According to a 2021 report by the Kentucky Department of Information and Technology Services, Research and Statistics, 815 of the 1,704 inmates whose sentences were commuted committed a new misdemeanor or felony.

Sen. Mike Wilson, R-Bowling Green, welcomed Cameron and took a jab at Beshear’s media image, saying that the news in Kentucky is worse than the governor is letting on.

“If you listen to the governor, he’s Mr. Rogers on TV. ‘Everything’s OK, everything’s hunky-dory,’ ” Wilson said. “But we know the truth. There are fewer people working today than there were when he took office. Crime is on the rise and it’s incredibly high.”

He said these things will all change under Cameron.

Cameron said Warren County could be the deciding factor come November’s election. Beshear won the county by just 1,131 votes over Matt Bevin in 2019.

“You all will make the difference between a win and a loss in November,” he said.

Joe Walden of Scottsville said he’s supported Cameron since 2019. He lent Mike Harmon his support in the primary, but said it’d be his dream for Cameron to choose Agriculture Commissioner Ryan Quarles as running mate and have Quarles select Harmon as chief-of-staff.

Cameron had no news to share regarding his future lieutenant governor candidate.

“We’re in the process of considering who that person might be, and when we have a decision you’ll know,” he said.

There was other personnel news to share. Political operative Terry Carmack, who served as chief-of-staff to Sen. Mitch McConnell, has joined Cameron’s team.

“We’re happy to be adding Terry Carmack to Team Cameron in a senior management role,” Sean Southard, director of communications for the Republican party of Kentucky, said in a statement. “Daniel Cameron enjoys support from all wings of the Republican Party, from Donald Trump to Mitch McConnell. It’s all-hands-on-deck to defeat Joe Biden’s man, Andy Beshear.”

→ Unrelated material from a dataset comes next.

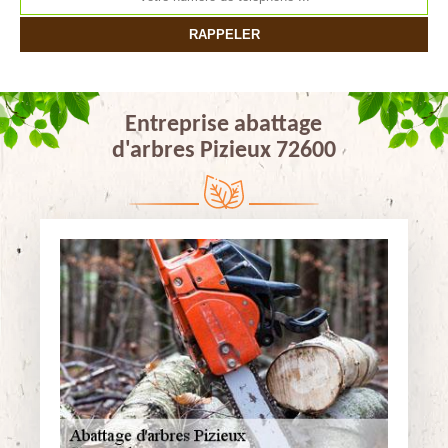
Entreprise abattage
d'arbres Pizieux 72600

Cameron was also asked about Breonna Taylor, as Monday would have been her 30th birthday.

Taylor, a 26-year-old Black woman, was shot and killed by Louisville police officers in a no-knock search of her apartment in March of 2020.

It was up to Cameron’s office to determine if the LMPD officers involved in executing the warrant were liable for her death. Ultimately one officer, Brett Hankinson, was charged with wanton endangerment for a gunshot that went into a neighboring apartment.

According to The Associated Press, three of the jurors on the case’s grand jury later argued that Cameron’s staff “limited their scope and did not give them an opportunity to consider homicide charges against the police in Taylor’s death.”

“I haven’t heard a person in Kentucky who does not describe what happened as a tragedy,” Cameron said. “My responsibility as attorney general is to defend the laws and apply the laws that exist here in the commonwealth of Kentucky.”